Radware thwarts tsunami-size DDoS attack, spans seven days and 20 attack waves

By Shira Sagiv, vice president, products portfolio, Radware

The cyber security world is in turmoil. A new generation of aggressive, layer 7 (L7), HTTPS Flood attacks, also known as Web DDoS Tsunami attacks, is disrupting the market by bypassing organisations’ traditional DDoS protection and web application firewall (WAF) solutions.

The destructive attacks, which roll out in multiple waves, last for days, hit with ultra-high volumes, and are aimed at wearing down an organisation’s security team. They also masquerade as legitimate traffic, making them very difficult to detect and mitigate.

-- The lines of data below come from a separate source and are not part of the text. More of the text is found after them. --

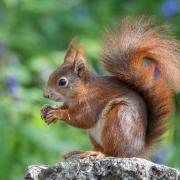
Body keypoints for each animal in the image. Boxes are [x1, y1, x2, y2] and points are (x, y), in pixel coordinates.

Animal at [40, 16, 180, 158]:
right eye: (51, 74)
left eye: (62, 82)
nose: (45, 94)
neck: (81, 91)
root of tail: (136, 151)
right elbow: (65, 108)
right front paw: (47, 108)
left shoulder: (92, 102)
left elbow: (82, 119)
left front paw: (57, 113)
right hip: (95, 135)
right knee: (99, 147)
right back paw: (81, 151)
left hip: (117, 121)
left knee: (112, 152)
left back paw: (98, 153)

Recently, my company took on one of these attacks to defend a customer and major global business. The attack started with a ransom demand and evolved daily with more attacks and demands.

This is what we encountered:

  • Ultra-high volumes: Some attack waves peaked at nearly two million requests per second (RPS).
  • Persistent and long attacks: Over the course of seven days, we observed nearly 20 different waves. Some lasted several hours, reaching over 10 billion requests in aggregate.
  • Complex attacks: They were encrypted and crafted as HTTPS GET requests, posing as legitimate web requests.

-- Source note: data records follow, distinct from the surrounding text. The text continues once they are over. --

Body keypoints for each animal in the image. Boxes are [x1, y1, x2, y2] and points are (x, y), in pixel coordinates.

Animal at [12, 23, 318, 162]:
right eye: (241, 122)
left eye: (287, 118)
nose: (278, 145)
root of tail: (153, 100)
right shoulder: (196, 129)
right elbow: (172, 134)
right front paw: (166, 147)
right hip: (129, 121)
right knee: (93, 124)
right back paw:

In the news, we often see attacks making headlines over huge RPS numbers. What makes this new breed of attack and recent attack campaign unique is the dangerous combination of volume, plus duration and complexity.

As part of their latest campaigns, hackers are combining network and application layer attacks and using new tools to create these giant L7 DDoS Tsunamis. To elude detection, the attacks leverage multiple evasion techniques, such as randomising HTTP headers, cookies, spoofing IPs, and more.

Defending against this combination during a prolonged period of attack calls for more than traditional rate-limiting solutions. The reality is traditional mitigation tools based on pre-existing signatures or rate-based detections are not built to protect against these attacks.

Network-based DDoS protection cannot detect and mitigate L7 DDoS attacks. Standard on-prem or cloud-based WAFs fail to keep up with the scale and randomisation. And rate-limiting techniques have a major negative impact on legitimate traffic.

As a result, companies are being caught off guard. Without a behavioural-based approach and automated real-time signatures, standard protections are simply overwhelmed and outmaneuvered, and businesses are left vulnerable.

To defend against this emerging generation of DDoS attacks, companies need to start thinking differently about mitigation solutions. To mitigate automated offensive cybersecurity activity, organisations must deploy defensive automation capabilities.

This includes behavioural-based algorithms that can automatically detect and quickly generate new signatures for unknown malicious requests at a high scale, on the fly, and in real-time without generating false positives and blocking legitimate traffic.

The level of service and support that back the solution is also important, especially now when so many security teams are running lean.

The evolution of the DDoS attack might not be new, but the debut of the Web DDoS Tsunami represents a whole new level of sophisticated attacks and emboldened actors.